Yes, because she was able to buy it at a massive discount to its true value. I don't suppose you'd think it such a good idea that landlords should be forced to sell their property at as a discount, if those landlords were private landlords, so why is it a good idea for public ones.

In any case, all this talk of "not being able to afford to buy the house they own" is completely irrelevant. LVT is based on relative values. It doesn't matter if the house in question is worth £60,000 or £300,000, it's what it's worth relative to everyone else's house that matters. It's not as if your friends' houses have gone up to £300,000 while everyone else's have remained at the £60,000 they paid for them 30 years ago, is it?

Mark Wadsworth said...

Sh, first para, completely agreed.

The outcome of LVT would be surprisingly boring, everybody - young and old - goes to work as much as necessary if they want to have nice stuff and tries to get on in life and with each other. There'd be no wild swings from Socialism to Neoliberalism and back.

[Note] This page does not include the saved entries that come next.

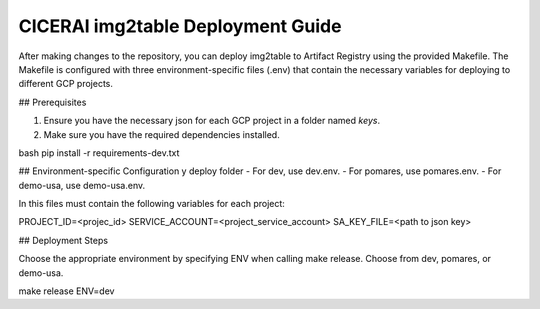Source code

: ===================================
CICERAI img2table Deployment Guide
===================================

After making changes to the repository, you can deploy img2table to Artifact Registry using the provided Makefile. The Makefile is configured with three environment-specific files (.env) that contain the necessary variables for deploying to different GCP projects.

## Prerequisites

1. Ensure you have the necessary json for each GCP project in a folder named `keys`.

2. Make sure you have the required dependencies installed.

bash
pip install -r requirements-dev.txt

## Environment-specific Configuration y deploy folder
- For dev, use dev.env.
- For pomares, use pomares.env.
- For demo-usa, use demo-usa.env.

In this files must contain the following variables for each project:

PROJECT_ID=<projec_id>
SERVICE_ACCOUNT=<project_service_account>
SA_KEY_FILE=<path to json key> 

## Deployment Steps

Choose the appropriate environment by specifying ENV when calling make release. 
Choose from dev, pomares, or demo-usa.

make release ENV=dev






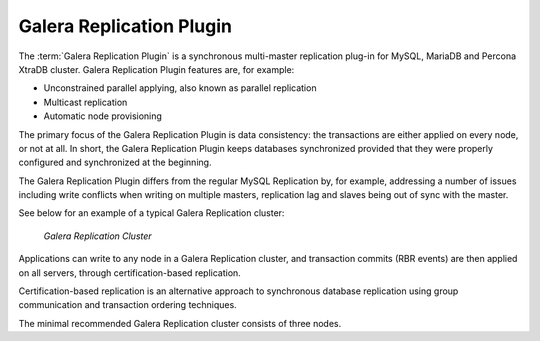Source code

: ===========================
 Galera Replication Plugin
===========================
.. _`Galera Replication Plugin`:

The :term:`Galera Replication Plugin` is a synchronous multi-master replication
plug-in for MySQL, MariaDB and Percona XtraDB cluster. Galera
Replication Plugin features are, for example:

- Unconstrained parallel applying, also known as parallel
  replication
- Multicast replication
- Automatic node provisioning

The primary focus of the Galera Replication Plugin is data consistency:
the transactions are either applied on every node, or not at
all. In short, the Galera Replication Plugin keeps databases synchronized
provided that they were properly configured and synchronized
at the beginning.

The Galera Replication Plugin differs from the regular MySQL Replication
by, for example, addressing a number of issues including write
conflicts when writing on multiple masters, replication lag
and slaves being out of sync with the master.

See below for an example of a typical Galera Replication
cluster:

.. figure:: images/galerausecases1.png

   *Galera Replication Cluster*

Applications can write to any node in a Galera Replication
cluster, and transaction commits (RBR events) are then
applied on all servers, through certification-based replication.

Certification-based replication is an alternative approach to
synchronous database replication using group communication
and transaction ordering techniques.

The minimal recommended Galera Replication cluster consists of three nodes.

S: "They aren't straw men, they are real people I know."

And ten million over-taxed tenants aren't straw men either.

"a 'Homey' who should be taxed into the nearest slum because she only earns a low wage but she has temerity to own her own house."

So, socialism for land speculators, that's what you want.

Young people can do all the work and pay all the tax, and rent a flat in the nearest slum, while your check out girl lives an easy life, merely because she was lucky enough to come of age at a time when UK govt policy was to keep prices and rents down.

Who do you think should live in the nearest slum? Somebody has to live there.

PW, excellent, thanks for back-up.

B, also thanks for back-up. This mantra that "some people wouldn't be able to buy their own house" is very true but completely and utterly irrelevant to the topic in hand.

mombers said...

Fewer than half of adults are landowners, and a significant majority of those pay more in council tax than a land tax. Nonetheless, introducing LVT over time will deal with the small but vocal number who have won the housing lottery and expect to live a much higher standard of living than those paying for their public services.

benj said...

Is it right that we live in a society that privileges one group to harm another without paying them compensation?

It's a straightforward question and choice.

Mark Wadsworth said...

M, I suppose we have to win the moral argument, and then the overtaxed and the tenants will just ignore the Homey bleating.

Surely people can be trained to understand that if the current value of the housing they own (to the extent they own any at all, minus mortgage) is less than a certain multiple (six, seven, ten, whatever) of their household's earned income, they are being ripped off, actually cheated and stolen from?

B - Sobers, who owns large tracts of land near an expanding town which he sells of piecemeal for development has decided this is very, very right indeed.